- [DOCUMENT SEGMENT]
Hello! All this week Eurogamer is celebrating Pride with a series of stories examining the confluence of LGBT+ communities and play in its many different forms, from video games and tabletop games through to live-action role-play. Next up, Dr Lloyd (Meadhbh) Houston on a certain Tall Vampire Lady and what they can teach us about the process of disidentification…
To say that the internet collectively lost its mind over all nine feet and six inches of Countess Alcina Dimitrescu would be an understatement almost as colossal as the Lady herself. As a quick glance at DeviantArt, TikTok, and Team Eurogamer’s ‘Let’s Play’ videos will confirm, from the moment fans first laid eyes on Tall Vampire Lady, their desire to have her pursue them, pin them down, and step on one of the more sensitive parts of their anatomy was virtually irresistible.

- [REQUIRED ACTION 1]
Do these statements agree with the article about Lady Dimitrescu? Answer yes or no for each, quoting the words of the article that decide it. (a) The Countess stands nine feet and six inches tall. (b) The Pride series looks only at video games. (c) Dr Lloyd (Meadhbh) Houston writes about a Tall Vampire Lady.
The listing that comes next is unrelated to the article.

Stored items
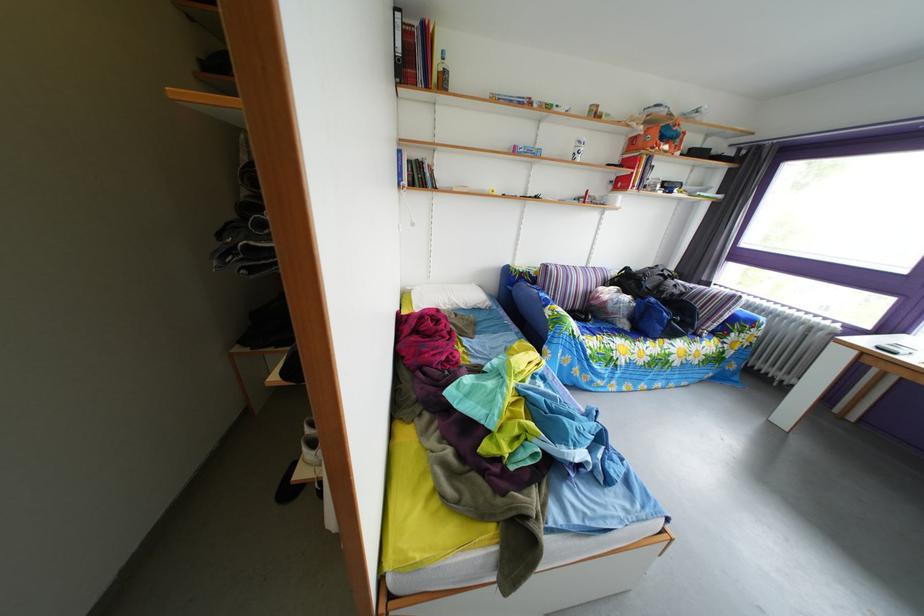
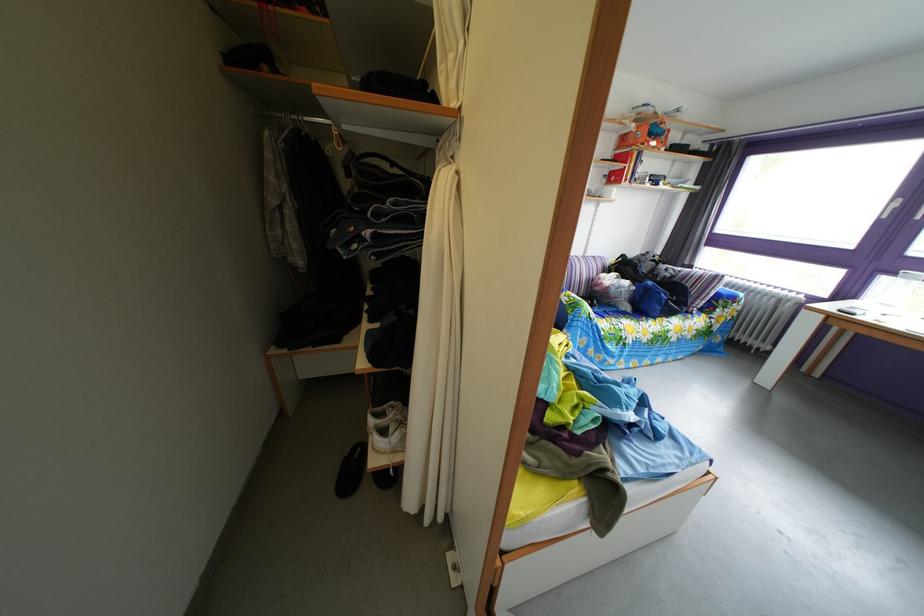
Locate, in the second image, the point that corresponds to (x=663, y=307) in the first image.

(661, 291)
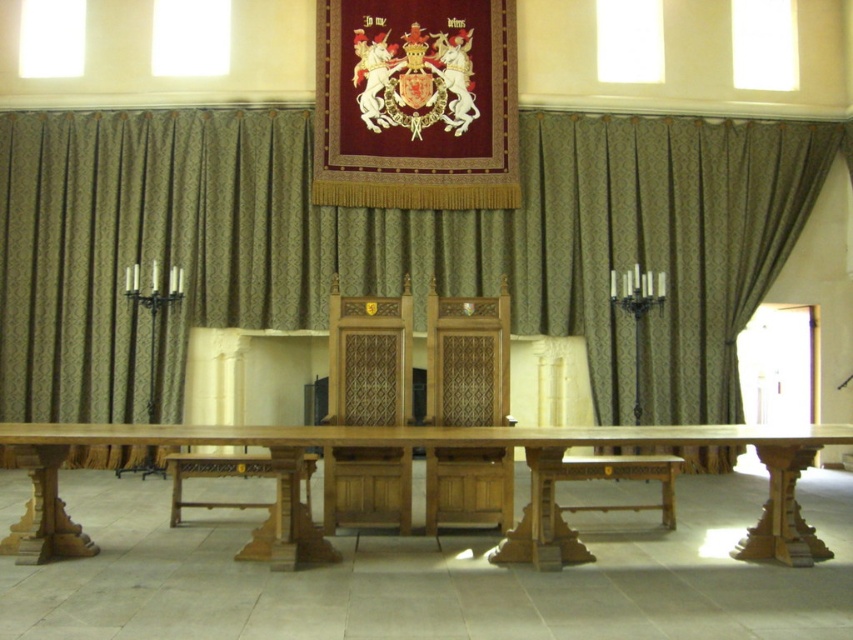
Question: Among these points, which one is nearest to the camera?

Choices:
 (A) (459, 502)
 (B) (372, 348)
 (C) (67, 541)

Answer: (C)

Question: Does polished wood chair at center have a greater width compared to wooden chair at center?

Choices:
 (A) yes
 (B) no

Answer: (A)

Question: Which of the following is the farthest from the observer?

Choices:
 (A) wooden chair at center
 (B) wooden table at center

Answer: (A)

Question: Can you confirm if wooden table at center is positioned above polished wood chair at center?

Choices:
 (A) no
 (B) yes

Answer: (A)

Question: Is wooden table at center to the left of polished wood chair at center from the viewer's perspective?

Choices:
 (A) no
 (B) yes

Answer: (A)

Question: Which point is closer to the camera?

Choices:
 (A) (363, 364)
 (B) (280, 481)
 (C) (503, 397)

Answer: (B)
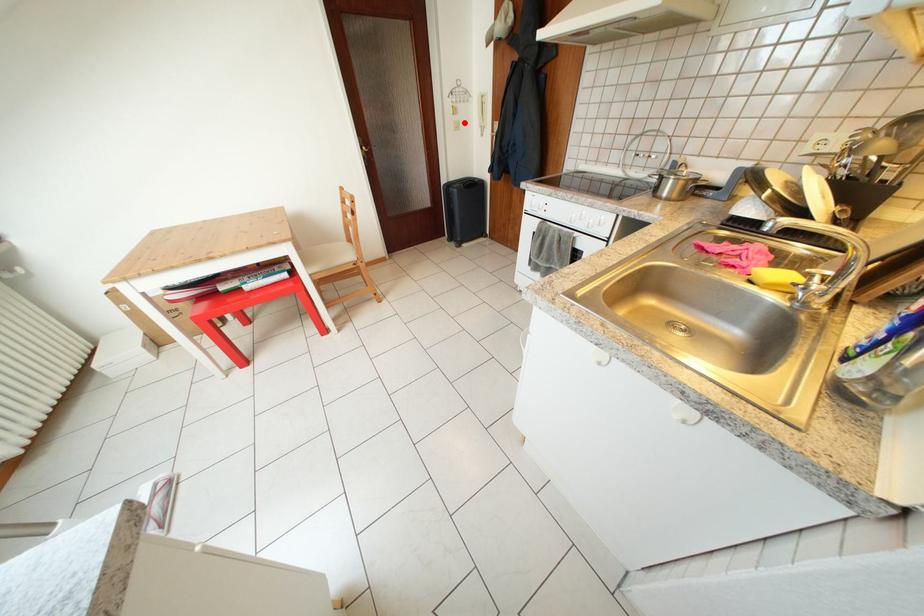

- [REQUIRED ACTION 2]
Can you set down the lines of the listing word for word, starting at the line containing "Answer: (C)" and ending at the end of the listing, with both ends included and the pictures left out?

- [EXERCISE SOLUTION 1]
(a) Yes: "all nine feet and six inches of Countess Alcina Dimitrescu"
(b) No: "from video games and tabletop games through to live-action role-play"
(c) Yes: "Next up, Dr Lloyd (Meadhbh) Houston on a certain Tall Vampire Lady"

- [EXERCISE SOLUTION 2]
Answer: (C)

Question: Does polished wood chair at center have a greater width compared to wooden chair at center?

Choices:
 (A) yes
 (B) no

Answer: (A)

Question: Which of the following is the farthest from the observer?

Choices:
 (A) wooden chair at center
 (B) wooden table at center

Answer: (A)

Question: Can you confirm if wooden table at center is positioned above polished wood chair at center?

Choices:
 (A) no
 (B) yes

Answer: (A)

Question: Is wooden table at center to the left of polished wood chair at center from the viewer's perspective?

Choices:
 (A) no
 (B) yes

Answer: (A)

Question: Which point is closer to the camera?

Choices:
 (A) (363, 364)
 (B) (280, 481)
 (C) (503, 397)

Answer: (B)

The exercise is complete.